----- VORGEGEBENER TEXT -----

Rocky mit seinen Podhalaner auf einer Zeitreise
So etwas gibt es auch nicht alle Tage, dass man einen Zeitsprung macht und sich hautnah im Mittelalter wiederfindet, umgeben von fröhlichen, mit altertümlichen Gewändern bekleideten, Menschen. Bei dem schönen Wetter herrschte in der alten Hansestadt dichtes Gedränge in den schmalen Straßen und engen Gassen.
Frauen mit alten Trachten schlenderten Arm in Arm über den Marktplatz, sie trugen mit bunten Bändern verzierte Hüte und Schnürstiefel oder grobe Holzsandalen als Fußbekleidung; einige standen auch plaudernd vor einem Marktstand, die Hände fest auf ihre aus Reisig geknüpften Einkaufskörbe gestützt.
Die Marktfrauen, hinter den Auslagen, hatten ihre Haare unter farbigen Kopftüchern verborgen und großflächige Schürzen vorgebunden. Junge Mädchen mit wallenden Kleidern und Zopffrisuren tanzten barfüßig Ringelreihen um einen Brunnen.
Abenteuerlich gekleidete Männer waren zugegen, sie hatten Hosen aus Sackleinen an und der restliche war Körper mit Tierfellen behangen. Die Füße steckten in klobigen Holzpantinen und riesige Schlapphüte bedeckten ihren Kopf. Einige trieben Gänse und Schafe durch die engen Straßen. Ein Bauer, mit Strohresten im Haar, zog einen Leiterwagen mit Steckrüben über den Platz. Alles verlief ruhig und friedlich, es war ein schillerndes Bild eines mittelalterlichen Jahrmarktes.

----- DATENBLOCK -----

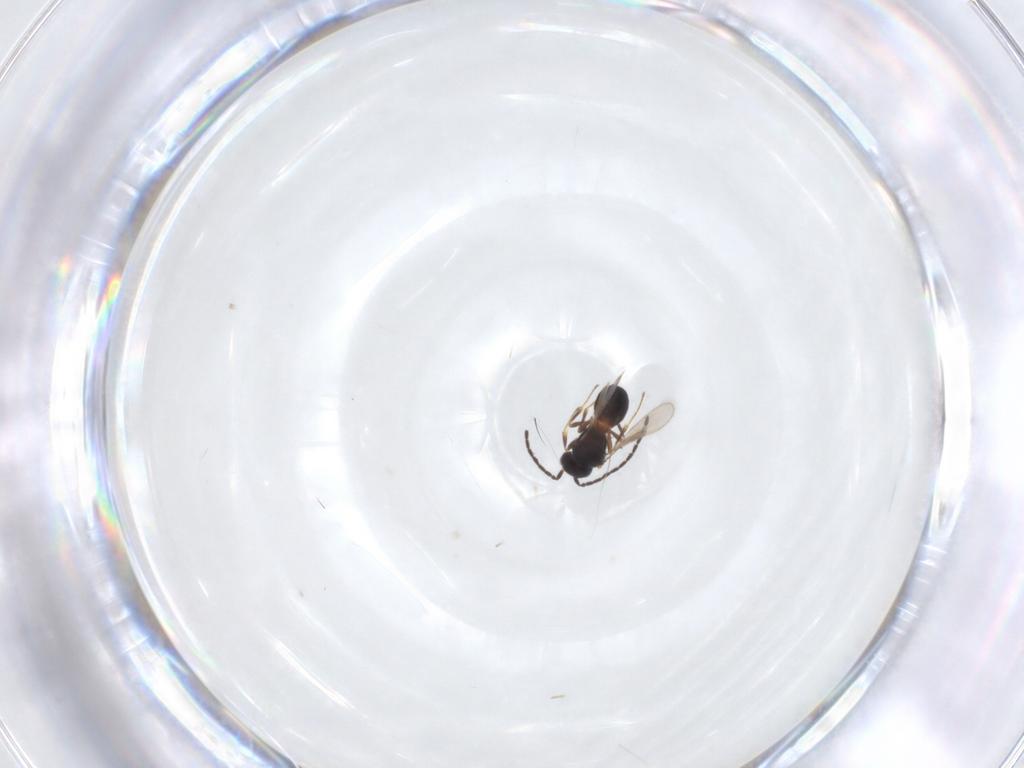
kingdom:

-----

• **KURZE ÜBUNG**: Prüfe, ob die folgenden Aussagen mit dem Text über den mittelalterlichen Jahrmarkt übereinstimmen, und antworte jeweils mit Ja oder Nein samt den entscheidenden Worten des Textes als wörtliches Zitat. (a) Die Marktfrauen trugen ihre Haare offen. (b) Junge Mädchen tanzten barfuß um einen Brunnen. (c) Ein Bauer zog einen Leiterwagen mit Kartoffeln über den Platz.

• **LÖSUNG**:
(a) Nein: „Die Marktfrauen, hinter den Auslagen, hatten ihre Haare unter farbigen Kopftüchern verborgen“
(b) Ja: „Junge Mädchen mit wallenden Kleidern und Zopffrisuren tanzten barfüßig Ringelreihen um einen Brunnen.“
(c) Nein: „Ein Bauer, mit Strohresten im Haar, zog einen Leiterwagen mit Steckrüben über den Platz.“